BEGIN Given information
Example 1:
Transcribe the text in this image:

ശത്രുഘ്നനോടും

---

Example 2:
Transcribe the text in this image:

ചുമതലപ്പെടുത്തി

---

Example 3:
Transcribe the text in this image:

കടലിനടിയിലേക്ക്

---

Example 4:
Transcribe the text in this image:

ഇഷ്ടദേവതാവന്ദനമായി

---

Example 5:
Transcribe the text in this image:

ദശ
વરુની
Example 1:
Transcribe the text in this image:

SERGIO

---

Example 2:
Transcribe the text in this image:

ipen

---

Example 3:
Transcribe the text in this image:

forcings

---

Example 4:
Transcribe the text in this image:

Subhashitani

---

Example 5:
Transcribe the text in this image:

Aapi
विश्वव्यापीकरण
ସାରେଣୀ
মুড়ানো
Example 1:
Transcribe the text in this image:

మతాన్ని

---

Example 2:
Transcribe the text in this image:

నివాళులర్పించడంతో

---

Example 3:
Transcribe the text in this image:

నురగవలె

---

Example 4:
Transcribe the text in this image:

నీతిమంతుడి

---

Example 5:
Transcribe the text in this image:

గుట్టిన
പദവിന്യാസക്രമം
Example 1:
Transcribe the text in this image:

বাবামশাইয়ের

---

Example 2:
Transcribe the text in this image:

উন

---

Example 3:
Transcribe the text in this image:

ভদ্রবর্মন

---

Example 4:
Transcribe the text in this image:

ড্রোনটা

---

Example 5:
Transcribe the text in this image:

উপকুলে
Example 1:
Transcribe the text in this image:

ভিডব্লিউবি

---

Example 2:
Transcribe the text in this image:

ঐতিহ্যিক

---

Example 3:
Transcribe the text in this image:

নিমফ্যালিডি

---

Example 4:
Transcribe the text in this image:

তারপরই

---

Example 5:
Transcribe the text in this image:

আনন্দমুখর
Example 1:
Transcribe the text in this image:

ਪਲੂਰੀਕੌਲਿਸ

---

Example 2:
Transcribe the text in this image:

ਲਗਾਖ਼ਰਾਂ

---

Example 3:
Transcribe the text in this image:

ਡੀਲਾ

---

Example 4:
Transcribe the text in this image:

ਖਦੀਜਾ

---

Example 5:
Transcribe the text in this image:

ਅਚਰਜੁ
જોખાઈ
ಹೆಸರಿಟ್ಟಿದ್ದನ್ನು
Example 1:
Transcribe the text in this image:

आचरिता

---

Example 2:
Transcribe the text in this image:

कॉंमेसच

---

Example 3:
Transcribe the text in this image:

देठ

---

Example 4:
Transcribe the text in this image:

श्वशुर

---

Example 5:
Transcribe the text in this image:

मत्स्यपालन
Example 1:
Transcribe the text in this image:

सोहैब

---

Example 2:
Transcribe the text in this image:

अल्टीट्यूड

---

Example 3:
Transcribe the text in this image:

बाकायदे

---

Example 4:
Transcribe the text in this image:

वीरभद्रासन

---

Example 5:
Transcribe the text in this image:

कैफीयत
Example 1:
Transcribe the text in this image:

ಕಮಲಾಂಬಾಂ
END Given information
All entries above are to be copied exactly, with none left out.

* _Answer for the task_
Example 1:
Transcribe the text in this image:

ശത്രുഘ്നനോടും

---

Example 2:
Transcribe the text in this image:

ചുമതലപ്പെടുത്തി

---

Example 3:
Transcribe the text in this image:

കടലിനടിയിലേക്ക്

---

Example 4:
Transcribe the text in this image:

ഇഷ്ടദേവതാവന്ദനമായി

---

Example 5:
Transcribe the text in this image:

ദശ
વરુની
Example 1:
Transcribe the text in this image:

SERGIO

---

Example 2:
Transcribe the text in this image:

ipen

---

Example 3:
Transcribe the text in this image:

forcings

---

Example 4:
Transcribe the text in this image:

Subhashitani

---

Example 5:
Transcribe the text in this image:

Aapi
विश्वव्यापीकरण
ସାରେଣୀ
মুড়ানো
Example 1:
Transcribe the text in this image:

మతాన్ని

---

Example 2:
Transcribe the text in this image:

నివాళులర్పించడంతో

---

Example 3:
Transcribe the text in this image:

నురగవలె

---

Example 4:
Transcribe the text in this image:

నీతిమంతుడి

---

Example 5:
Transcribe the text in this image:

గుట్టిన
പദവിന്യാസക്രമം
Example 1:
Transcribe the text in this image:

বাবামশাইয়ের

---

Example 2:
Transcribe the text in this image:

উন

---

Example 3:
Transcribe the text in this image:

ভদ্রবর্মন

---

Example 4:
Transcribe the text in this image:

ড্রোনটা

---

Example 5:
Transcribe the text in this image:

উপকুলে
Example 1:
Transcribe the text in this image:

ভিডব্লিউবি

---

Example 2:
Transcribe the text in this image:

ঐতিহ্যিক

---

Example 3:
Transcribe the text in this image:

নিমফ্যালিডি

---

Example 4:
Transcribe the text in this image:

তারপরই

---

Example 5:
Transcribe the text in this image:

আনন্দমুখর
Example 1:
Transcribe the text in this image:

ਪਲੂਰੀਕੌਲਿਸ

---

Example 2:
Transcribe the text in this image:

ਲਗਾਖ਼ਰਾਂ

---

Example 3:
Transcribe the text in this image:

ਡੀਲਾ

---

Example 4:
Transcribe the text in this image:

ਖਦੀਜਾ

---

Example 5:
Transcribe the text in this image:

ਅਚਰਜੁ
જોખાઈ
ಹೆಸರಿಟ್ಟಿದ್ದನ್ನು
Example 1:
Transcribe the text in this image:

आचरिता

---

Example 2:
Transcribe the text in this image:

कॉंमेसच

---

Example 3:
Transcribe the text in this image:

देठ

---

Example 4:
Transcribe the text in this image:

श्वशुर

---

Example 5:
Transcribe the text in this image:

मत्स्यपालन
Example 1:
Transcribe the text in this image:

सोहैब

---

Example 2:
Transcribe the text in this image:

अल्टीट्यूड

---

Example 3:
Transcribe the text in this image:

बाकायदे

---

Example 4:
Transcribe the text in this image:

वीरभद्रासन

---

Example 5:
Transcribe the text in this image:

कैफीयत
Example 1:
Transcribe the text in this image:

ಕಮಲಾಂಬಾಂ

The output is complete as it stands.